# [WORK REQUIRED]
Make an exact copy of every entry, leaving the pictures out.

****************

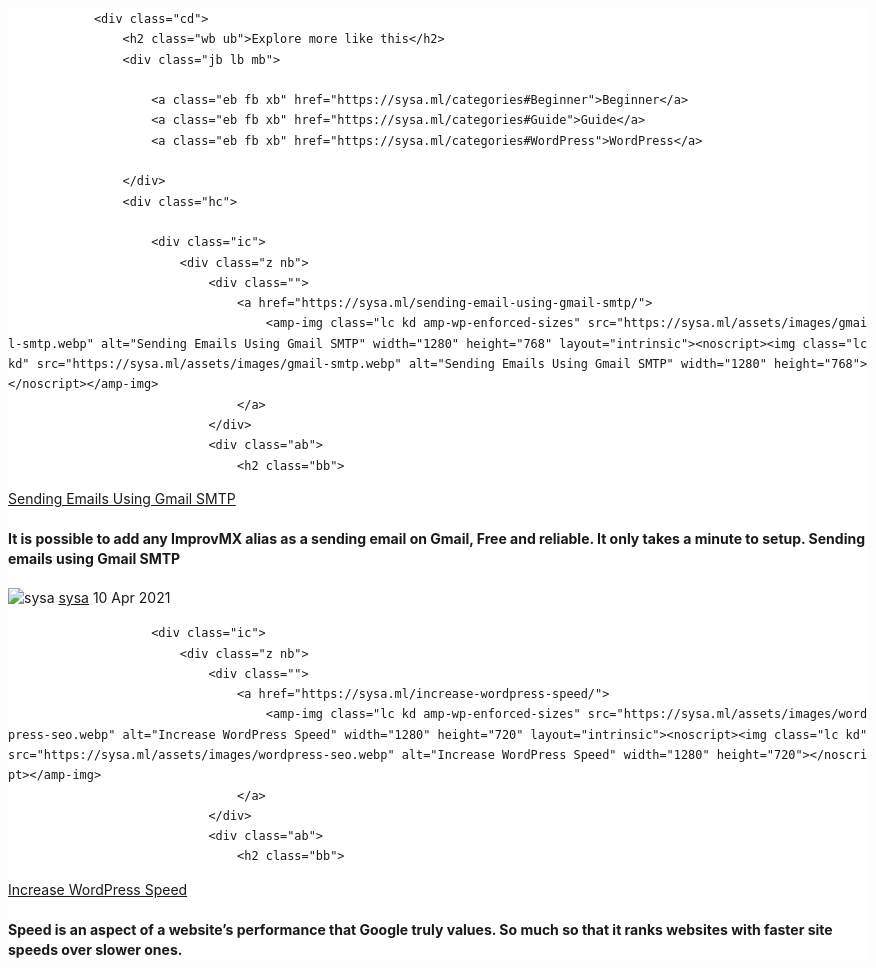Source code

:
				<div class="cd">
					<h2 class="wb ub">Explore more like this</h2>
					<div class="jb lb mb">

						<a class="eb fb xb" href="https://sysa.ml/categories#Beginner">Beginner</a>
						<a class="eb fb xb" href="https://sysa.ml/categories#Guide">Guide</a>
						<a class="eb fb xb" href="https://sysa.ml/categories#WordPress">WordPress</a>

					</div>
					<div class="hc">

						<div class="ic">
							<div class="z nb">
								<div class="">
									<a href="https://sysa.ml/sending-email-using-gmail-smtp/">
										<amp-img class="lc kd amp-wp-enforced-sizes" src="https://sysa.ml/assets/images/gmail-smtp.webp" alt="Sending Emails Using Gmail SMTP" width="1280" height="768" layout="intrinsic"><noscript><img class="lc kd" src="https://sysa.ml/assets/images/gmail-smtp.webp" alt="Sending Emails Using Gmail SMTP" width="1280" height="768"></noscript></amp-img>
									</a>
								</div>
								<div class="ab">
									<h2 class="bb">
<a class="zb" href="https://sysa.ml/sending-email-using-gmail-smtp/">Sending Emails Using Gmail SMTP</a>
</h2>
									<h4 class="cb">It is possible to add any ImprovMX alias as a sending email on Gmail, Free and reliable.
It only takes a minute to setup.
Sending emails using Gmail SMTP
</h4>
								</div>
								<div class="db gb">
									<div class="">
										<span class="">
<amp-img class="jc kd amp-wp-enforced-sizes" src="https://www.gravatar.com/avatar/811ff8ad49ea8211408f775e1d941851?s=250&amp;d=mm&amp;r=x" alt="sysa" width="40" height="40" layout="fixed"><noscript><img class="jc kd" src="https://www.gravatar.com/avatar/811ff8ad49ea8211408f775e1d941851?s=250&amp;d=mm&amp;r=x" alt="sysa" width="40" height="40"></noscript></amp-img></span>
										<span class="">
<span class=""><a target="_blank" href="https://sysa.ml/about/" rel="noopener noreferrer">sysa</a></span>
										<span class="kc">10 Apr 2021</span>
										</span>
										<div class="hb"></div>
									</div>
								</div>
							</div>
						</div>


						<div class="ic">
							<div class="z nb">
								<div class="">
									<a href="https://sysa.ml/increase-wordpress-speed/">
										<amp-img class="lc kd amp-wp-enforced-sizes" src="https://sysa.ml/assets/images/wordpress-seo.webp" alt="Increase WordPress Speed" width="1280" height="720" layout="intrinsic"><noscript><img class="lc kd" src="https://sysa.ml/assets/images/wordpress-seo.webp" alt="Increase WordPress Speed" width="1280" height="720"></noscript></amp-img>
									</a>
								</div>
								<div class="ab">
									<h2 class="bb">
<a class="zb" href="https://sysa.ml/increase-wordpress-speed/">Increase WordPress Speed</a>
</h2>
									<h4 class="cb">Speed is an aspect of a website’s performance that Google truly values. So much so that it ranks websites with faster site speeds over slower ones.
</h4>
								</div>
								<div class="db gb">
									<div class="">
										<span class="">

****************

# [RESULT OF THIS TASK]
Source code

:
				<div class="cd">
					<h2 class="wb ub">Explore more like this</h2>
					<div class="jb lb mb">

						<a class="eb fb xb" href="https://sysa.ml/categories#Beginner">Beginner</a>
						<a class="eb fb xb" href="https://sysa.ml/categories#Guide">Guide</a>
						<a class="eb fb xb" href="https://sysa.ml/categories#WordPress">WordPress</a>

					</div>
					<div class="hc">

						<div class="ic">
							<div class="z nb">
								<div class="">
									<a href="https://sysa.ml/sending-email-using-gmail-smtp/">
										<amp-img class="lc kd amp-wp-enforced-sizes" src="https://sysa.ml/assets/images/gmail-smtp.webp" alt="Sending Emails Using Gmail SMTP" width="1280" height="768" layout="intrinsic"><noscript><img class="lc kd" src="https://sysa.ml/assets/images/gmail-smtp.webp" alt="Sending Emails Using Gmail SMTP" width="1280" height="768"></noscript></amp-img>
									</a>
								</div>
								<div class="ab">
									<h2 class="bb">
<a class="zb" href="https://sysa.ml/sending-email-using-gmail-smtp/">Sending Emails Using Gmail SMTP</a>
</h2>
									<h4 class="cb">It is possible to add any ImprovMX alias as a sending email on Gmail, Free and reliable.
It only takes a minute to setup.
Sending emails using Gmail SMTP
</h4>
								</div>
								<div class="db gb">
									<div class="">
										<span class="">
<amp-img class="jc kd amp-wp-enforced-sizes" src="https://www.gravatar.com/avatar/811ff8ad49ea8211408f775e1d941851?s=250&amp;d=mm&amp;r=x" alt="sysa" width="40" height="40" layout="fixed"><noscript><img class="jc kd" src="https://www.gravatar.com/avatar/811ff8ad49ea8211408f775e1d941851?s=250&amp;d=mm&amp;r=x" alt="sysa" width="40" height="40"></noscript></amp-img></span>
										<span class="">
<span class=""><a target="_blank" href="https://sysa.ml/about/" rel="noopener noreferrer">sysa</a></span>
										<span class="kc">10 Apr 2021</span>
										</span>
										<div class="hb"></div>
									</div>
								</div>
							</div>
						</div>


						<div class="ic">
							<div class="z nb">
								<div class="">
									<a href="https://sysa.ml/increase-wordpress-speed/">
										<amp-img class="lc kd amp-wp-enforced-sizes" src="https://sysa.ml/assets/images/wordpress-seo.webp" alt="Increase WordPress Speed" width="1280" height="720" layout="intrinsic"><noscript><img class="lc kd" src="https://sysa.ml/assets/images/wordpress-seo.webp" alt="Increase WordPress Speed" width="1280" height="720"></noscript></amp-img>
									</a>
								</div>
								<div class="ab">
									<h2 class="bb">
<a class="zb" href="https://sysa.ml/increase-wordpress-speed/">Increase WordPress Speed</a>
</h2>
									<h4 class="cb">Speed is an aspect of a website’s performance that Google truly values. So much so that it ranks websites with faster site speeds over slower ones.
</h4>
								</div>
								<div class="db gb">
									<div class="">
										<span class="">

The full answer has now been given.